The number of homeless people in England is set to jump by a third by 2024 as the cost-of-living crisis batters the most vulnerable.
More than 66,000 further people will be sleeping rough by 2024, with the bulk of that increase among people forced to “sofa surf”, according to annual forecasts by the housing charity Crisis and Heriot-Watt University.
They estimate that there will be 8,000 more people rough sleeping and 9,000 people forced into unsuitable temporary accommodation.
Matt Downie, the chief executive of Crisis, said the findings represented a “huge cause for concern”, compounded by a survey of 155 English councils which revealed that nine out of ten town halls expect to see an increase in evictions from private rented homes in the next year.
“We are expecting a tidal wave, to put it mildly,” one council official in southern England told researchers. “It is going to be a very, very busy couple of years.” Councils in London, where living costs are highest, are bracing for the biggest surge.
‘Huge human cost’
The projections come as government measures to stop homelessness during the pandemic are unsound. Core homelessness in England is estimated to have totalled 203,400 in 2020 – a five per cent drop on 2019 levels.
That was largely due to the “Everyone In” initiative, which saw rough sleepers housed in hotels during the first Covid wave. But core homelessness is now expected to reach 270,000 by 2024 – and 300,000 by 2036 unless further action is taken.
“It doesn’t have to be like this,” Downie told The Guardian. “The protections put in place during the pandemic helped thousands of people off the streets and prevented many more from facing homelessness. It would be shameful for this progress to unravel before us, at a huge human cost and a financial one for the local councils left to foot the bill.”
It comes as soaring inflation sent petrol prices to record highs on Monday. The average price of a litre of petrol and diesel at UK forecourts on Sunday was 149p and 153p respectively, according to RAC figures.
This means the cost of filling up a typical 55-litre family petrol car is £82, while diesel models cost £84. RAC fuel spokesman Simon Williams described the prices as “another unfortunate landmark”.
He said: “The unrelenting rising price of fuel is hurting households up and down the country, furthering the cost-of-living crisis. Businesses are also suffering with diesel reaching new heights.”
Petrol prices crisis
Prices have soared on the back of rises in wholesale fuel costs, which have jumped amid a resurgence in demand following the reopening of global economies.

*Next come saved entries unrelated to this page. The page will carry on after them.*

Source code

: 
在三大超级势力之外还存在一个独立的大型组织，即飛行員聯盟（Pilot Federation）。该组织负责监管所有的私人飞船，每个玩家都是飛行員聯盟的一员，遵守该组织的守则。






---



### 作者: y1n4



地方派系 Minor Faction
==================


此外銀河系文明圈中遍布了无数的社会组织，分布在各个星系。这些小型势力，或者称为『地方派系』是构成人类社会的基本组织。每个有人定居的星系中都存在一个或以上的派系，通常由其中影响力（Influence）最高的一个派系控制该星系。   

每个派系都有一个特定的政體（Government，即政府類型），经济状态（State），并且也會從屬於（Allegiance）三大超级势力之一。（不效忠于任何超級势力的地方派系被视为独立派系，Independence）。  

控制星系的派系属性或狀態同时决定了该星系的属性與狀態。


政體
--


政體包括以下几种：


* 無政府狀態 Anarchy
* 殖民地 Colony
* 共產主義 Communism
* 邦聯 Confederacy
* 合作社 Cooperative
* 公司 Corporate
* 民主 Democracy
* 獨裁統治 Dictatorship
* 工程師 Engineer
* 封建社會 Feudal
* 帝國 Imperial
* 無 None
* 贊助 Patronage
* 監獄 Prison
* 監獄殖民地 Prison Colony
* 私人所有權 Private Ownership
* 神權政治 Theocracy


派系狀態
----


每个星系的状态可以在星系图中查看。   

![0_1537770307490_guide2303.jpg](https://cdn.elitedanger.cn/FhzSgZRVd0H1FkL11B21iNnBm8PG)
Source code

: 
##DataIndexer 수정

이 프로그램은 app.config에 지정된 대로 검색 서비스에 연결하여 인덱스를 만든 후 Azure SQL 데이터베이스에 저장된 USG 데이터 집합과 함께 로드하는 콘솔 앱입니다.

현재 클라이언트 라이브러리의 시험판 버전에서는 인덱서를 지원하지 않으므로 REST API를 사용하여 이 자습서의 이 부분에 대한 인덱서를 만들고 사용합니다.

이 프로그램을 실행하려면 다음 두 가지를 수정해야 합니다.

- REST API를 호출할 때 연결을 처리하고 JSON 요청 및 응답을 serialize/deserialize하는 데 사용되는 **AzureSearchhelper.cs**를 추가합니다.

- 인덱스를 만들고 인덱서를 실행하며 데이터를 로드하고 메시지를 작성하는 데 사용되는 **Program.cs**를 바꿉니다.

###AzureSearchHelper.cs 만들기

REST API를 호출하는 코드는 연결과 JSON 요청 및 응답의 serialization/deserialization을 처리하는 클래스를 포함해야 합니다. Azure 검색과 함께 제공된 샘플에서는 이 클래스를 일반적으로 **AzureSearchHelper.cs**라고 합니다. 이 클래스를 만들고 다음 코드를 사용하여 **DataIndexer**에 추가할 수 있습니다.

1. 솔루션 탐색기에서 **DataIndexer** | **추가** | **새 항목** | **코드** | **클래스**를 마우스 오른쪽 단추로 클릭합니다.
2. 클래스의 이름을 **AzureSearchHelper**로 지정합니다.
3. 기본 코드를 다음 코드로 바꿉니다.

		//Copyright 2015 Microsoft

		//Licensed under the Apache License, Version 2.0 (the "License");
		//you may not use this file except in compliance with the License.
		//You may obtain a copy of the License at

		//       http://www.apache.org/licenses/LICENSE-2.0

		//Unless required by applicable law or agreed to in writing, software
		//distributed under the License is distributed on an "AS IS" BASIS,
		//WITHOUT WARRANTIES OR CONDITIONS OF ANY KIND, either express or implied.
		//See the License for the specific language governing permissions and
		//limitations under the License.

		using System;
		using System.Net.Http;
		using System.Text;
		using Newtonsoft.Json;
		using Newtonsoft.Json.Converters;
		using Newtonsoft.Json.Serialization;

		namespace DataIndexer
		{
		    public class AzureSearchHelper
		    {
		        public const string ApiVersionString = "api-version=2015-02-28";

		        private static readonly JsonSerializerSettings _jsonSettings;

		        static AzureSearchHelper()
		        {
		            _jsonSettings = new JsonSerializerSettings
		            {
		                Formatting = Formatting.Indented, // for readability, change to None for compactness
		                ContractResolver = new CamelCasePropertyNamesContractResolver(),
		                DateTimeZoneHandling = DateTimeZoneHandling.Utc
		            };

Williams continued: “While the price of oil is still close to 100 US dollars a barrel wholesale fuel prices don’t merit further retailer rises across the board at the pumps.
“We realise that smaller retailers who don’t buy fuel as frequently will be hit by higher wholesale costs, but the biggest retailers who buy all the time shouldn’t currently be increasing their forecourt prices.
“We urge them to play fair with drivers at this difficult time.
“Tension between Russia and Ukraine is still weighing heavy on the oil price but there is now a glimmer of hope that more oil may come on to the market from Iran due to a possible nuclear agreement with the US to end sanctions.”